Typical examples of the effects of increasing concentrations of MAHMA NONOate on contractile force (mN) of intact proximal and distal occipital artery segments (top), or intact segments with 10 µM ODQ (bottom). The term HiK and the time bar below the trace denote the application of 80 mM K⁺ PSS for 2 min. 5-hydroxytryptamine (5-HT pretone) was added to each segment to elicit approximately 50% of the maximal HiK response. The numbers 1–9 denote the time of application and concentrations of MAHMA NONOate (in nM: 0.01, 0.03, 0.1, 0.3, 1, 3, 10, 30, 100). The percentages provided at the end of each trace represent the maximal dilation elicited by the final concentration of MAHMA NONOate compared to 5-HT pretone. HiK, high K⁺; 5-HT, 5-hydroxytryptamine; MAHMA NONOate, 5-hydroxytryptamine HCl, (Z)-1-[N-Methyl-N-[6-(N-methylammoniohexyl)amino]]diazen-1-ium-1,2-diolate; ODQ, 1H-[1,2,4]oxadiazolo[4,3,-a]quinoxalin-1-one; PSS, physiological saline solution.

Figure 13.

Top: the maximum responses to cumulative addition of MAHMA NONOate (0.01–100 nM) of intact proximal and distal occipital arteries in control segments (n = 7) and those with 1 µM ODQ (n = 4) or 10 µM ODQ (n = 6). Bottom: the responses after recovery of stable tone to the cumulative addition of MAHMA NONOate (0.01–100 nM) of intact proximal and distal occipital arteries in control segments (n = 7) and those with 1 µM ODQ (n = 4) or 10 µM ODQ (n = 6). The data are presented as means ± SE of the responses expressed as a percentage of agonist-induced constriction (% 5-HT tone). The absolute values of 5-HT tone used for each group in mN are proximal (control 1.54 ± 0.26, 1 µM ODQ 2.18 ± 0.81, 10 µM ODQ 2.53 ± 0.49) and distal (control 1.93 ± 0.20, 1 µM ODQ 2.81 ± 0.97, 10 µM ODQ 3.79 ± 0.82). 5-HT, 5-hydroxytryptamine; MAHMA NONOate, 5-hydroxytryptamine HCl, (Z)-1-[N-Methyl-N-[6-(N-methylammoniohexyl)amino]]diazen-1-ium-1,2-diolate; ODQ, 1H-[1,2,4]oxadiazolo[4,3,-a]quinoxalin-1-one.

Figure 14.

Top: the maximum responses to cumulative addition of MAHMA NONOate (0.01–100 nM) of intact proximal and distal occipital artery control segments (n = 7) and those with 1 µM ODQ (n = 4) or 10 µM ODQ (n = 6).

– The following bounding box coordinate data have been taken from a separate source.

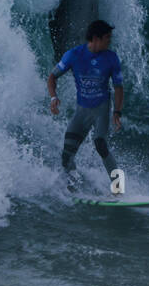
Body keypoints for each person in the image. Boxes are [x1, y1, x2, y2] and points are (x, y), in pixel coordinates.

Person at [48, 19, 125, 190]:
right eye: (107, 38)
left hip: (101, 109)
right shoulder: (74, 55)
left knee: (101, 144)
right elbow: (52, 77)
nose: (109, 41)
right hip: (82, 111)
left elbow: (119, 87)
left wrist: (117, 112)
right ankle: (73, 187)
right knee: (66, 154)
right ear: (96, 38)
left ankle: (119, 188)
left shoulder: (111, 58)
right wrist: (54, 98)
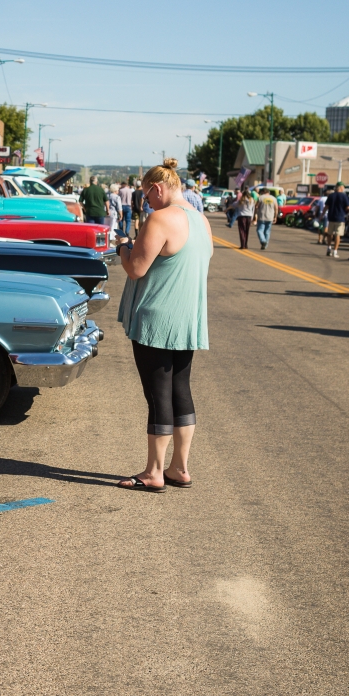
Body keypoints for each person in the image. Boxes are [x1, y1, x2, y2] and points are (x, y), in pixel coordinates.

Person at [115, 159, 212, 491]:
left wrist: (123, 248)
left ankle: (154, 472)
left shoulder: (160, 219)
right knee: (180, 390)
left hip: (157, 318)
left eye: (146, 196)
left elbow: (136, 269)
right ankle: (179, 468)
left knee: (158, 395)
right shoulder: (201, 220)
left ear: (157, 188)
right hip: (187, 318)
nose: (147, 203)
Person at [324, 182, 349, 257]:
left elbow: (326, 206)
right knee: (338, 235)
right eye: (343, 187)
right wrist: (348, 211)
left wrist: (322, 215)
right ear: (341, 187)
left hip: (331, 217)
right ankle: (335, 251)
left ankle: (329, 248)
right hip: (340, 218)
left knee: (330, 233)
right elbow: (348, 207)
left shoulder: (331, 195)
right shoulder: (344, 196)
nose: (344, 189)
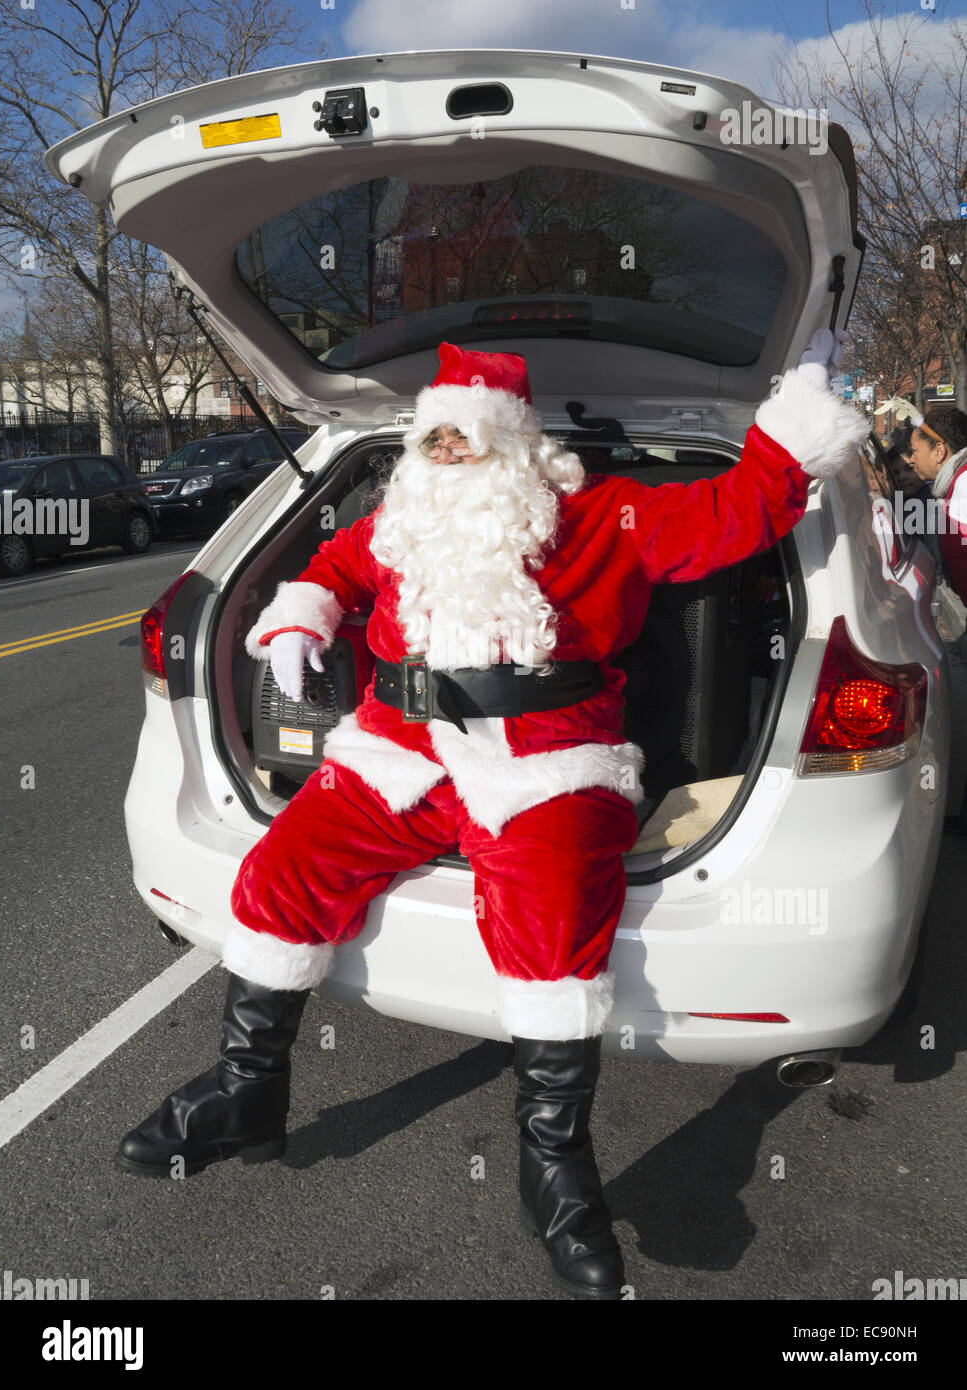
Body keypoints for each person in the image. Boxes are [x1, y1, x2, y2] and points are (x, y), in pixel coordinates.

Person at [115, 337, 869, 1299]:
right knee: (281, 871)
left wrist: (787, 435)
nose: (443, 459)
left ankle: (551, 1161)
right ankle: (245, 1090)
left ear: (515, 445)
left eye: (460, 442)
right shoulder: (402, 520)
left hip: (549, 760)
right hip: (399, 746)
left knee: (554, 921)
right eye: (431, 443)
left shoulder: (603, 513)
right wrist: (303, 613)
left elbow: (727, 514)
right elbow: (338, 565)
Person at [904, 404, 967, 835]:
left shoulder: (962, 492)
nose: (911, 459)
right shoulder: (953, 488)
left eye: (915, 449)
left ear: (939, 449)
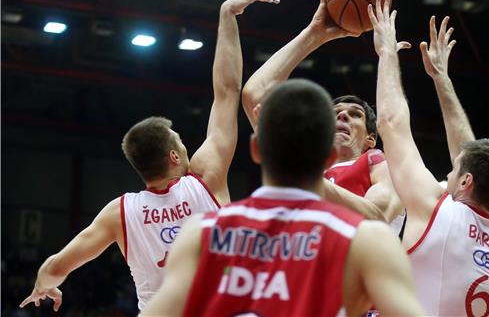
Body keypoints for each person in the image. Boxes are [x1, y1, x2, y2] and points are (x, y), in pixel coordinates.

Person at [19, 0, 281, 312]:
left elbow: (56, 266)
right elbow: (227, 91)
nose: (185, 148)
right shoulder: (204, 177)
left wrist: (46, 284)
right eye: (181, 143)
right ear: (174, 156)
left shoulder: (120, 212)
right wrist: (227, 15)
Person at [142, 79, 425, 316]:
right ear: (328, 156)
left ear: (256, 150)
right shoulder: (365, 239)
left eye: (353, 115)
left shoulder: (200, 233)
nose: (343, 118)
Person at [370, 0, 489, 316]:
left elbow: (391, 124)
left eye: (455, 172)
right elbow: (470, 153)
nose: (448, 174)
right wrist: (441, 78)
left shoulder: (434, 210)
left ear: (466, 180)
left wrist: (386, 53)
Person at [242, 0, 407, 233]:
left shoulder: (375, 161)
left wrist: (302, 175)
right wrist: (314, 34)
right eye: (335, 113)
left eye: (355, 115)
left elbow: (377, 217)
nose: (342, 114)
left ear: (370, 139)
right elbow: (255, 95)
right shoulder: (304, 162)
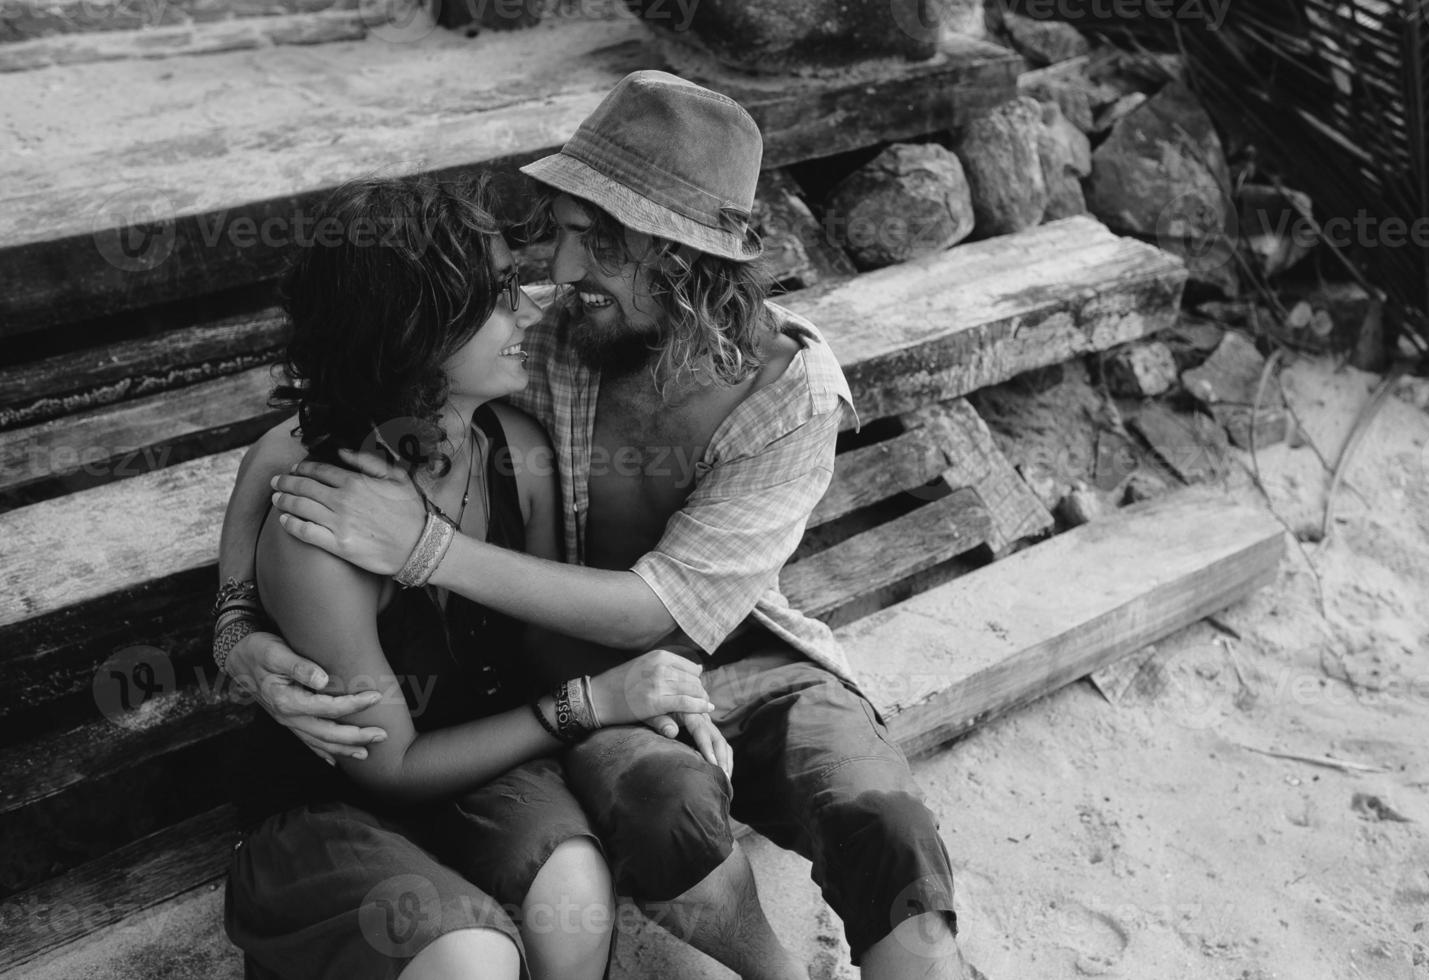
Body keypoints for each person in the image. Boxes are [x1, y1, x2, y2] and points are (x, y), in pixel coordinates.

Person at [219, 72, 974, 980]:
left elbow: (657, 611)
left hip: (745, 656)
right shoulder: (552, 334)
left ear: (685, 262)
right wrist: (232, 625)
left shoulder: (791, 395)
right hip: (587, 676)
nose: (564, 275)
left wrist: (426, 551)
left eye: (599, 245)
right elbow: (326, 417)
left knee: (885, 823)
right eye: (567, 237)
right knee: (668, 811)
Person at [219, 172, 729, 980]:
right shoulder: (320, 526)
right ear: (415, 333)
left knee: (576, 889)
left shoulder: (514, 449)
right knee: (471, 956)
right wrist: (588, 705)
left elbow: (553, 637)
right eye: (496, 296)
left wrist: (660, 703)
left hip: (484, 769)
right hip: (335, 812)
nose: (530, 306)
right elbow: (388, 770)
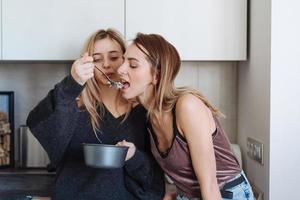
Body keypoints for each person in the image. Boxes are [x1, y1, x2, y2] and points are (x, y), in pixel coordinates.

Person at [26, 29, 165, 200]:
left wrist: (134, 157)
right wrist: (72, 83)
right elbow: (37, 121)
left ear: (126, 60)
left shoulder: (144, 113)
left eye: (114, 57)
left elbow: (155, 181)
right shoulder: (73, 108)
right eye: (97, 59)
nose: (106, 65)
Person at [117, 33, 256, 200]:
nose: (120, 69)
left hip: (224, 194)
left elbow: (210, 186)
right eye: (124, 61)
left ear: (157, 76)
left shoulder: (187, 106)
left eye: (132, 65)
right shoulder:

Bottom: the responses after recovery of stable tone to cumulative addition of MAHMA NONOate (0.01–100 nM) of intact proximal and distal occipital artery control segments (n = 7) and those with 1 µM ODQ (n = 4) or 10 µM ODQ (n = 6). Left: total percentage change (sum) of the responses. Middle: the maximum change (E_max) in tension. Right: the concentration of MAHMA NONOate that elicited 50% of the maximal dilation (EC₅₀). The data are presented as mean ± SE, cumulative, and E_max as a percentage of agonist-induced pretone (% 5-HT). *P < 0.05, significant change from 5-HT pretone. †P < 0.05, 1 µM ODQ versus control. ‡P < 0.05, 10 µM ODQ versus control. 5-HT, 5-hydroxytryptamine; MAHMA NONOate, 5-hydroxytryptamine HCl, (Z)-1-[N-Methyl-N-[6-(N-methylammoniohexyl)amino]]diazen-1-ium-1,2-diolate; ODQ, 1H-[1,2,4]oxadiazolo[4,3,-a]quinoxalin-1-one.